====== Information
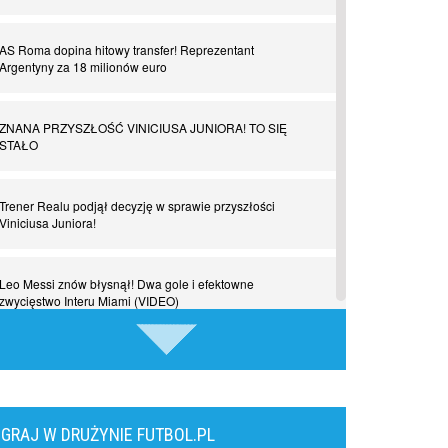
Czar z Czarnego Lądu, czyli Pep Guardiola kontra Afryka
AS Roma dopina hitowy transfer! Reprezentant
Argentyny za 18 milionów euro
Powrót do Ekstraklasy. Kolejny sen Miedzi Legnica
ZNANA PRZYSZŁOŚĆ VINICIUSA JUNIORA! TO SIĘ
Chłopak z pizzerii. Kim był zmarły Mino Raiola?
STAŁO
Manchester United. Czy magik z Holandii odczaruje
Trener Realu podjął decyzję w sprawie przyszłości
przeklętą drużynę?
Viniciusa Juniora!
Puyol i Piqué. Piłkarskie duety, za którymi tęsknimy.
Leo Messi znów błysnął! Dwa gole i efektowne
Część III
zwycięstwo Interu Miami (VIDEO)
Finansowa rewolucja na San Siro. Czy powstanie nowa
Frustracja w obozie Górnika Zabrze. Trener otwarcie
potęga?
wskazuje przyczyny porażki na Węgrzech
Misja “USA” Czesława Michniewicza, czyli happy Easter
GRAJ W DRUŻYNIE FUTBOL.PL
Górnik Zabrze przegrywa na Węgrzech. Wśród ekspertów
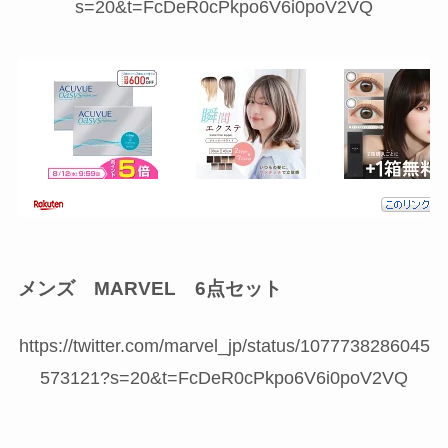
s=20&t=FcDeR0cPkpo6V6i0poV2VQ
メンズ MARVEL 6点セット
https://twitter.com/marvel_jp/status/1077738286045
573121?s=20&t=FcDeR0cPkpo6V6i0poV2VQ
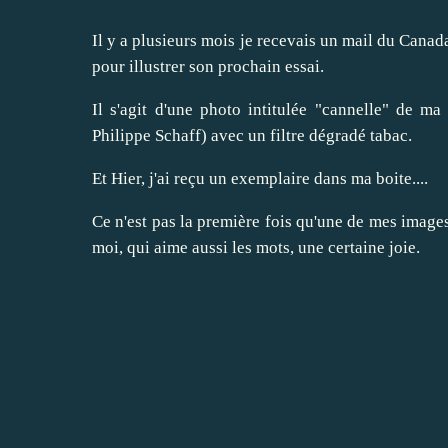
Il y a plusieurs mois je recevais un mail du Cana
pour illustrer son prochain essai.
Il s'agit d'une photo intitulée "cannelle" de ma
Philippe Schaff) avec un filtre dégradé tabac.
Et Hier, j'ai reçu un exemplaire dans ma boite....
Ce n'est pas la première fois qu'une de mes images
moi, qui aime aussi les mots, une certaine joie.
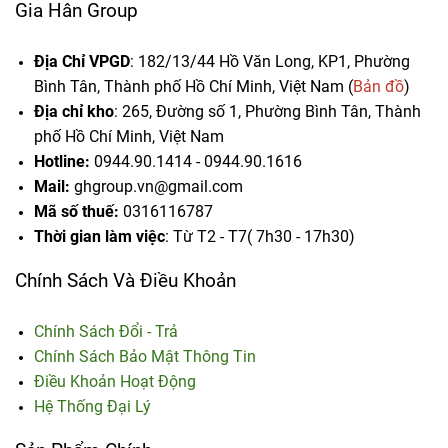
Gia Hân Group
Địa Chỉ VPGD
: 182/13/44 Hồ Văn Long, KP1, Phường
Bình Tân, Thành phố Hồ Chí Minh, Việt Nam (
Bản đồ
)
Địa chỉ kho
: 265, Đường số 1, Phường Bình Tân,
Thành
phố Hồ Chí Minh, Việt Nam
Hotline:
0944.90.1414 - 0944.90.1616
Mail:
ghgroup.vn@gmail.com
Mã số thuế:
0316116787
Thời gian làm việc
: Từ T2 - T7( 7h30 - 17h30)
Chính Sách Và Điều Khoản
Chính Sách Đổi - Trả
Chính Sách Bảo Mật Thông Tin
Điều Khoản Hoạt Động
Hệ Thống Đại Lý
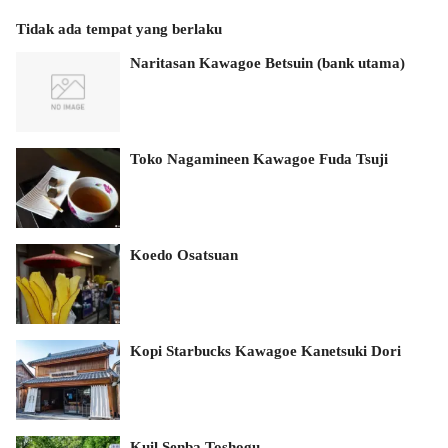
Tidak ada tempat yang berlaku
Naritasan Kawagoe Betsuin (bank utama)
Toko Nagamineen Kawagoe Fuda Tsuji
Koedo Osatsuan
Kopi Starbucks Kawagoe Kanetsuki Dori
Kuil Senba Toshogu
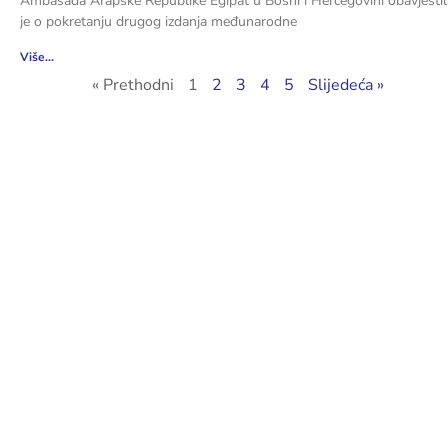
Ambasada Arapske Republike Egipat u Bosni i Hercegovini obavjestil
je o pokretanju drugog izdanja međunarodne
Više...
« Prethodni
1
2
3
4
5
Slijedeća »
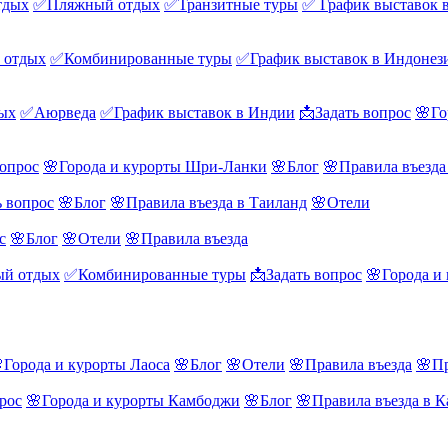
тдых
✅Пляжный отдых
✅Транзитные туры
✅ График выставок 
 отдых
✅Комбинированные туры
✅График выставок в Индонез
ых
✅Аюрведа
✅График выставок в Индии
📩Задать вопрос
🌸Го
вопрос
🌸Города и курорты Шри-Ланки
🌸Блог
🌸Правила въезд
ь вопрос
🌸Блог
🌸Правила въезда в Таиланд
🌸Отели
с
🌸Блог
🌸Отели
🌸Правила въезда
й отдых
✅Комбинированные туры
📩Задать вопрос
🌸Города и
Города и курорты Лаоса
🌸Блог
🌸Отели
🌸Правила въезда
🌸Пр
рос
🌸Города и курорты Камбоджи
🌸Блог
🌸Правила въезда в 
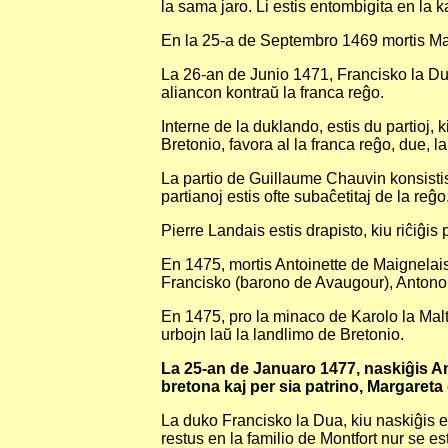
la sama jaro. Li estis entombigita en la 
En la 25-a de Septembro 1469 mortis Marg
La 26-an de Junio 1471, Francisko la Dua 
aliancon kontraŭ la franca reĝo.
Interne de la duklando, estis du partioj, 
Bretonio, favora al la franca reĝo, due, la
La partio de Guillaume Chauvin konsistis e
partianoj estis ofte subaĉetitaj de la reĝo
Pierre Landais estis drapisto, kiu riĉiĝis
En 1475, mortis Antoinette de Maignelais,
Francisko (barono de Avaugour), Antono de
En 1475, pro la minaco de Karolo la Malt
urbojn laŭ la landlimo de Bretonio.
La 25-an de Januaro 1477, naskiĝis Ann
bretona kaj per sia patrino, Margaret
La duko Francisko la Dua, kiu naskiĝis en
restus en la familio de Montfort nur se es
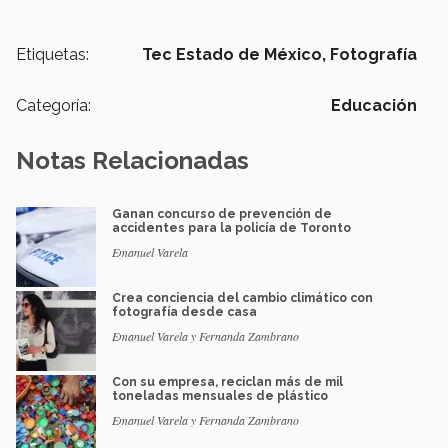
Etiquetas:
Tec Estado de México,
Fotografía
Categoría:
Educación
Notas Relacionadas
Ganan concurso de prevención de
accidentes para la policía de Toronto
Emanuel Varela
Crea conciencia del cambio climático con
fotografía desde casa
Emanuel Varela y Fernanda Zambrano
Con su empresa, reciclan más de mil
toneladas mensuales de plástico
Emanuel Varela y Fernanda Zambrano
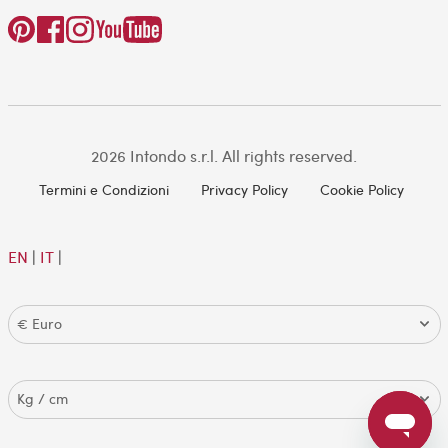
2026 Intondo s.r.l. All rights reserved.
Termini e Condizioni
Privacy Policy
Cookie Policy
EN
|
IT
|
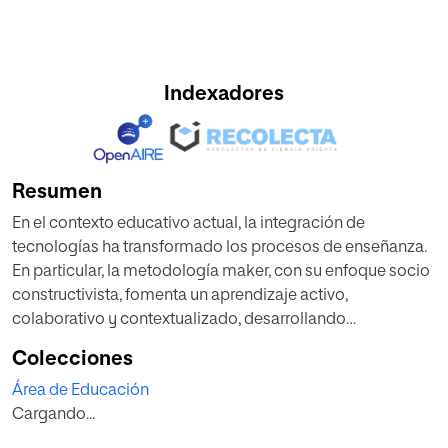
Indexadores
Resumen
En el contexto educativo actual, la integración de
tecnologías ha transformado los procesos de enseñanza.
En particular, la metodología maker, con su enfoque socio
constructivista, fomenta un aprendizaje activo,
colaborativo y contextualizado, desarrollando
competencias en áreas como pensamiento lógico-
Colecciones
computacional, creatividad y resolución de problemas. El
Área de Educación
objetivo de este proyecto es diseñar una guía teórico-
Cargando...
práctica para implementar la metodología maker en la
enseñanza del inglés en un Centro de Enseñanza de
============
■ **Work item**: Check every line of the records, and copy the ones that hold the word "maker".

■ **Result for this task**:
En particular, la metodología maker, con su enfoque socio
práctica para implementar la metodología maker en la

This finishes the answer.